◆ Stated task A
In the article on TV dream sequences, who plants a false dream in Agamemnon in the Iliad?

Entertainment

Do TV Dream Sequences Ever Work?

We all roll our eyes at the “it was just a dream” ending, but do some stories use dreams well?

The hero dies, his family dies, and there are usually a lot of flames or trippy backgrounds. And then, oue hero wakes up and realizes it was all just a dream. Cue audience groan.

The storytelling device of dreaming has been used for hundreds of years, so at this point in 2016 we’ve come to expect it, and we usually roll our eyes when it appears. Despite viewer dissatisfaction, the strategy still persists and it will continue to do so for as long as we have stories to tell. So writers and storytellers need to evolve and develop new and creative ways to show us the unconscious mind while also keeping in mind the appropriateness of such action, especially now that we’re expecting a jolting gasp and comforters when shit gets weird.

Why have them at all?

Stories with dreams in them aren’t all like Wizard of Oz or Super Mario Bros. 2, which make the viewer feel wronged. Everything you’ve just invested your time in was all a lie. Sure, there are plenty that attempt it, but many others use it as a tool to further their story in a constructive way.

Some of the first instances – and still popular ones, too – of using dreams to carry the reader through a story were Greek epic poems, most notably in the Iliad when Zeus plants a false dream into Agamemnon while he’s sleeping that convinces him to attack Troy. In this particular instance, the dreams are used to skip the plot along into one of the most well-known literary battles.

The end of 'Super Mario Bros. 2'

Another use dream sequence cause changes in the character. While this normally happens anyway if the plot nudges forward, causing manic determination in a character like in Terminator 2: Judgement Day when Sarah Connor experiences one of the most iconic dream sequences in film, there are still some that are more subtle. The 1880 Russian novel The Brothers Karamazov follows Mitya, who, due to his lethargy and nervousness over his dreams, unwittingly makes the situation much worse for himself by not paying attention to what he’s doing in the waking world.

The 1978 soap opera 'Dallas' angered fans by defining an entire season as a dream.

Poor Uses

We’ve seen plenty more bad uses than good ones, unfortunately, and that’s why many people have such a negative reaction to encountering dreams in their entertainment. There are many, many instances in which dreams are a lazy way to show character or attempt to shock us.

A lot of other storytellers use them to foreshadow coming events and that’s normally when they falter. The viewer already knows the second she’s watching a scene that’s a little too involved for the beginning that it’s going to be a dream. There’s not any point in trying to cover up what that flash forward is, but having the character make it five minutes in and fall, get hit by a bus, shot, etc. before waking up makes us feel like weve wasted our times, especially when the dream sequence is used to pull us in and doesn’t have further bearing on the story other than to shock us and plop us into the action.

Stored records
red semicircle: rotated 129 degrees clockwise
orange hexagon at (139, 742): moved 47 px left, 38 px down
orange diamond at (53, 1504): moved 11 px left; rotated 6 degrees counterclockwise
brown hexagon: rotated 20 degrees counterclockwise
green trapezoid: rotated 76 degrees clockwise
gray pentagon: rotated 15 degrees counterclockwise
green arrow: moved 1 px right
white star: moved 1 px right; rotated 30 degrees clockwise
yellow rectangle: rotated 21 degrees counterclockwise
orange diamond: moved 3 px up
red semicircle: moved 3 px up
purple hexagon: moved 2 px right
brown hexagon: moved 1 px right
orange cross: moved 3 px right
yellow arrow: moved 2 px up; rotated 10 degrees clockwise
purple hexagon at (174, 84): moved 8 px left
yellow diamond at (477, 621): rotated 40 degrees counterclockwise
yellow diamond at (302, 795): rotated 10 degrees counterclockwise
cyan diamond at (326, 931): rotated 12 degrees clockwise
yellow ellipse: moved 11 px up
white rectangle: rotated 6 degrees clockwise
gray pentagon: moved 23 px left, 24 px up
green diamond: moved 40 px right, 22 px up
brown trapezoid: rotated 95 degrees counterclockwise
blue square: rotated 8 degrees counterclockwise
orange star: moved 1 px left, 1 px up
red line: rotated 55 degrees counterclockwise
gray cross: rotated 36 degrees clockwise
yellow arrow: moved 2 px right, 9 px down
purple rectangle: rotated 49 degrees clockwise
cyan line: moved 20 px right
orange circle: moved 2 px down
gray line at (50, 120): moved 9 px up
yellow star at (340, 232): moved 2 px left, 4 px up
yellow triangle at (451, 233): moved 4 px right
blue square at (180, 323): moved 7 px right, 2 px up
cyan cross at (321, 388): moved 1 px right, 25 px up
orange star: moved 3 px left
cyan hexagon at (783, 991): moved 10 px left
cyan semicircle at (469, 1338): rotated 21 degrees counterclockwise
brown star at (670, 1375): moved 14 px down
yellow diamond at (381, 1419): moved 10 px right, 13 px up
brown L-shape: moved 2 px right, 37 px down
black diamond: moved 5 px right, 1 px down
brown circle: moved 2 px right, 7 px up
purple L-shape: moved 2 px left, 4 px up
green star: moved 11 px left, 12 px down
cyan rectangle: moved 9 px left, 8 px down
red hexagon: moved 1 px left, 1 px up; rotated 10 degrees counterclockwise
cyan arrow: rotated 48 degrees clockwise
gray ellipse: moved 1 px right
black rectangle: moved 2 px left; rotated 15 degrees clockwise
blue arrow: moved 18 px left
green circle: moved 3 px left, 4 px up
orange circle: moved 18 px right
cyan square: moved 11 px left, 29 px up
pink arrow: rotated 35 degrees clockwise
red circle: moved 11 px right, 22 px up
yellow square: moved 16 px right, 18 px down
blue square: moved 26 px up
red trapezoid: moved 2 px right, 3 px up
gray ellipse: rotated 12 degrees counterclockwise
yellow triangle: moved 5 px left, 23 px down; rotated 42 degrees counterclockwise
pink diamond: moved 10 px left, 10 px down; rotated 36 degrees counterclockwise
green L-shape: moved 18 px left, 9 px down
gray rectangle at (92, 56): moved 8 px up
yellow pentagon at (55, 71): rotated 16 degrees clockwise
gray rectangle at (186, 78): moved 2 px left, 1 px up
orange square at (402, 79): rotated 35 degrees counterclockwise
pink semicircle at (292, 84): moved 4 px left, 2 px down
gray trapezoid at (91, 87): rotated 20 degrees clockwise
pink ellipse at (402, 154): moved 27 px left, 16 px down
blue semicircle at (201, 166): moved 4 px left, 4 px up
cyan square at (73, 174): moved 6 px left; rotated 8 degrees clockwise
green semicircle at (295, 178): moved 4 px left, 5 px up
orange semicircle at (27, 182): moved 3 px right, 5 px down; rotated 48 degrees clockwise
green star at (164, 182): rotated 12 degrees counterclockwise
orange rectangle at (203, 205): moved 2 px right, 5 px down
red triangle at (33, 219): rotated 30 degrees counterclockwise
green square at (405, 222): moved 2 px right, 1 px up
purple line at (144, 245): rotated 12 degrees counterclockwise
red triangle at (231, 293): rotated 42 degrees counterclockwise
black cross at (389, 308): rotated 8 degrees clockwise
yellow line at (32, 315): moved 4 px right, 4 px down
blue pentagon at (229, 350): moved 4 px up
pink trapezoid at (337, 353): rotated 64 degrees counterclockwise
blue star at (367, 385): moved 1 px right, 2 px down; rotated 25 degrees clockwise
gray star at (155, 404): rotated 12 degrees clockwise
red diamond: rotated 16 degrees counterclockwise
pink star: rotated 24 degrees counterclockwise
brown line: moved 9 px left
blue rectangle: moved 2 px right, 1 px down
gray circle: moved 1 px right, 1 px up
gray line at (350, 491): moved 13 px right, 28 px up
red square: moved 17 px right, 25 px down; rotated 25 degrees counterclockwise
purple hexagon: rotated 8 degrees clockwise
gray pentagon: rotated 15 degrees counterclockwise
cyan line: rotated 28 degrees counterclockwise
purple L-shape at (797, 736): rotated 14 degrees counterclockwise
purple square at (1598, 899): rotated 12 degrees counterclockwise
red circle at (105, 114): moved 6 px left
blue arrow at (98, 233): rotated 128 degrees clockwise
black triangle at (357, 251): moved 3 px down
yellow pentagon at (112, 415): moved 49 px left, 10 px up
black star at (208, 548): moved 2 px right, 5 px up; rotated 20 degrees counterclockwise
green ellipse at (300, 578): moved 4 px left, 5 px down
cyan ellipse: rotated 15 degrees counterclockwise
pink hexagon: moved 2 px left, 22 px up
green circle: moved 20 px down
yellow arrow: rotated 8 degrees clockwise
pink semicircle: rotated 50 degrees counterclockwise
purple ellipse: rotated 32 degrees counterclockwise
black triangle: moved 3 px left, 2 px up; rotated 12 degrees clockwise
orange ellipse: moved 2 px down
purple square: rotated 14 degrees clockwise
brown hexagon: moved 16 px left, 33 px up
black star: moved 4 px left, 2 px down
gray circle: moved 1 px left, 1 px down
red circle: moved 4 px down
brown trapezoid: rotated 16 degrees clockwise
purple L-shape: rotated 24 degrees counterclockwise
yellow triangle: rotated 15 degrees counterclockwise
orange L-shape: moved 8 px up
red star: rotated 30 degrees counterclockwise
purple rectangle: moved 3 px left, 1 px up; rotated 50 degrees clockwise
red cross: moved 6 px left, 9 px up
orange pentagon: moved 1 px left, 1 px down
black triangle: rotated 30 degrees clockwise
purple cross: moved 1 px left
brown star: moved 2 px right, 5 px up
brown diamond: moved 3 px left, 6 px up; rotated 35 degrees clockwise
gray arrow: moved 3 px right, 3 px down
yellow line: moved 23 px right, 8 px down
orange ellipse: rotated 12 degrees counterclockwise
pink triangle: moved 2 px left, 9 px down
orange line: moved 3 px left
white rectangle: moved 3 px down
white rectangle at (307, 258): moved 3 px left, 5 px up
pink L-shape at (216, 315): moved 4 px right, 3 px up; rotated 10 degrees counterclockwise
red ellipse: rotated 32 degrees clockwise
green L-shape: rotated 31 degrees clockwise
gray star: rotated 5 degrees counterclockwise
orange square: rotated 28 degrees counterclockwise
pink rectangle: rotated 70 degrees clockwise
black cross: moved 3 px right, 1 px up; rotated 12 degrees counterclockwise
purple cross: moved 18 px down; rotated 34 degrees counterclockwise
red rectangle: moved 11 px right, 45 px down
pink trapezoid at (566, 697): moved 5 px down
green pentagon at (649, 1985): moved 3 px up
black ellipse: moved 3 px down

◆ Stated task B
Reproduce the stored records verbatim, from the first entry through the line holding "gray line at (50, 120): moved 9 px up", both ends included.

◆ Solution A
Zeus

◆ Solution B
red semicircle: rotated 129 degrees clockwise
orange hexagon at (139, 742): moved 47 px left, 38 px down
orange diamond at (53, 1504): moved 11 px left; rotated 6 degrees counterclockwise
brown hexagon: rotated 20 degrees counterclockwise
green trapezoid: rotated 76 degrees clockwise
gray pentagon: rotated 15 degrees counterclockwise
green arrow: moved 1 px right
white star: moved 1 px right; rotated 30 degrees clockwise
yellow rectangle: rotated 21 degrees counterclockwise
orange diamond: moved 3 px up
red semicircle: moved 3 px up
purple hexagon: moved 2 px right
brown hexagon: moved 1 px right
orange cross: moved 3 px right
yellow arrow: moved 2 px up; rotated 10 degrees clockwise
purple hexagon at (174, 84): moved 8 px left
yellow diamond at (477, 621): rotated 40 degrees counterclockwise
yellow diamond at (302, 795): rotated 10 degrees counterclockwise
cyan diamond at (326, 931): rotated 12 degrees clockwise
yellow ellipse: moved 11 px up
white rectangle: rotated 6 degrees clockwise
gray pentagon: moved 23 px left, 24 px up
green diamond: moved 40 px right, 22 px up
brown trapezoid: rotated 95 degrees counterclockwise
blue square: rotated 8 degrees counterclockwise
orange star: moved 1 px left, 1 px up
red line: rotated 55 degrees counterclockwise
gray cross: rotated 36 degrees clockwise
yellow arrow: moved 2 px right, 9 px down
purple rectangle: rotated 49 degrees clockwise
cyan line: moved 20 px right
orange circle: moved 2 px down
gray line at (50, 120): moved 9 px up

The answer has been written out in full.